Copy out all of the records below, swapping every "colour" for "color" and leaving everything else the same.

-- Dataset extract --
■ ■ ■ ■

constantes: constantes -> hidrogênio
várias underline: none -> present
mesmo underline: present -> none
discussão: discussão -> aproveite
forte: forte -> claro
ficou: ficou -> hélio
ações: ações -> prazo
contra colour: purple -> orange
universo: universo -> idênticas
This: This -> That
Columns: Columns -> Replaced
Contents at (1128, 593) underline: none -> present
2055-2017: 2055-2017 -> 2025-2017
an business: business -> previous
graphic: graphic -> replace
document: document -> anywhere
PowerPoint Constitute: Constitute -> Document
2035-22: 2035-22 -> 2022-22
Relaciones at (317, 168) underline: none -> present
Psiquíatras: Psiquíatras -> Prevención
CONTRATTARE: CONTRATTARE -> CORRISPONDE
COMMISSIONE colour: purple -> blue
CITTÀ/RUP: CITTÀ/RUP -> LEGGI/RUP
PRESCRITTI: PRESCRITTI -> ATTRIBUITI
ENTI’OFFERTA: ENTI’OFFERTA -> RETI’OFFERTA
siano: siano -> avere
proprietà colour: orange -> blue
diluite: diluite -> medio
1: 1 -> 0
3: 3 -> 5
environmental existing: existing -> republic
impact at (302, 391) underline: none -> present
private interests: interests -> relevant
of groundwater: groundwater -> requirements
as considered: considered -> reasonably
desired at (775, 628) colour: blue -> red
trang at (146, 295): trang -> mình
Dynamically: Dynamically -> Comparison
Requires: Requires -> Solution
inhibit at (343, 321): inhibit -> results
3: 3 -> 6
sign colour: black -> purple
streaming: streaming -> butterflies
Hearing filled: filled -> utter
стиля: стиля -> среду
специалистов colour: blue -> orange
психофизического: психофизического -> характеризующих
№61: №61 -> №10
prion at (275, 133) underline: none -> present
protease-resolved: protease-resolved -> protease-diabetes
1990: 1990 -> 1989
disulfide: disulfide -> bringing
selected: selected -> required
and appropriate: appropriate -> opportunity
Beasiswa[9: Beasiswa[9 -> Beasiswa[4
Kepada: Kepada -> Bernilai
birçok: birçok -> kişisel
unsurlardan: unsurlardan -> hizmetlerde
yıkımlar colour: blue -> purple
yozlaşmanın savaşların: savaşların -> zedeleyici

■ ■ ■ ■

-- Task result --
constantes: constantes -> hidrogênio
várias underline: none -> present
mesmo underline: present -> none
discussão: discussão -> aproveite
forte: forte -> claro
ficou: ficou -> hélio
ações: ações -> prazo
contra color: purple -> orange
universo: universo -> idênticas
This: This -> That
Columns: Columns -> Replaced
Contents at (1128, 593) underline: none -> present
2055-2017: 2055-2017 -> 2025-2017
an business: business -> previous
graphic: graphic -> replace
document: document -> anywhere
PowerPoint Constitute: Constitute -> Document
2035-22: 2035-22 -> 2022-22
Relaciones at (317, 168) underline: none -> present
Psiquíatras: Psiquíatras -> Prevención
CONTRATTARE: CONTRATTARE -> CORRISPONDE
COMMISSIONE color: purple -> blue
CITTÀ/RUP: CITTÀ/RUP -> LEGGI/RUP
PRESCRITTI: PRESCRITTI -> ATTRIBUITI
ENTI’OFFERTA: ENTI’OFFERTA -> RETI’OFFERTA
siano: siano -> avere
proprietà color: orange -> blue
diluite: diluite -> medio
1: 1 -> 0
3: 3 -> 5
environmental existing: existing -> republic
impact at (302, 391) underline: none -> present
private interests: interests -> relevant
of groundwater: groundwater -> requirements
as considered: considered -> reasonably
desired at (775, 628) color: blue -> red
trang at (146, 295): trang -> mình
Dynamically: Dynamically -> Comparison
Requires: Requires -> Solution
inhibit at (343, 321): inhibit -> results
3: 3 -> 6
sign color: black -> purple
streaming: streaming -> butterflies
Hearing filled: filled -> utter
стиля: стиля -> среду
специалистов color: blue -> orange
психофизического: психофизического -> характеризующих
№61: №61 -> №10
prion at (275, 133) underline: none -> present
protease-resolved: protease-resolved -> protease-diabetes
1990: 1990 -> 1989
disulfide: disulfide -> bringing
selected: selected -> required
and appropriate: appropriate -> opportunity
Beasiswa[9: Beasiswa[9 -> Beasiswa[4
Kepada: Kepada -> Bernilai
birçok: birçok -> kişisel
unsurlardan: unsurlardan -> hizmetlerde
yıkımlar color: blue -> purple
yozlaşmanın savaşların: savaşların -> zedeleyici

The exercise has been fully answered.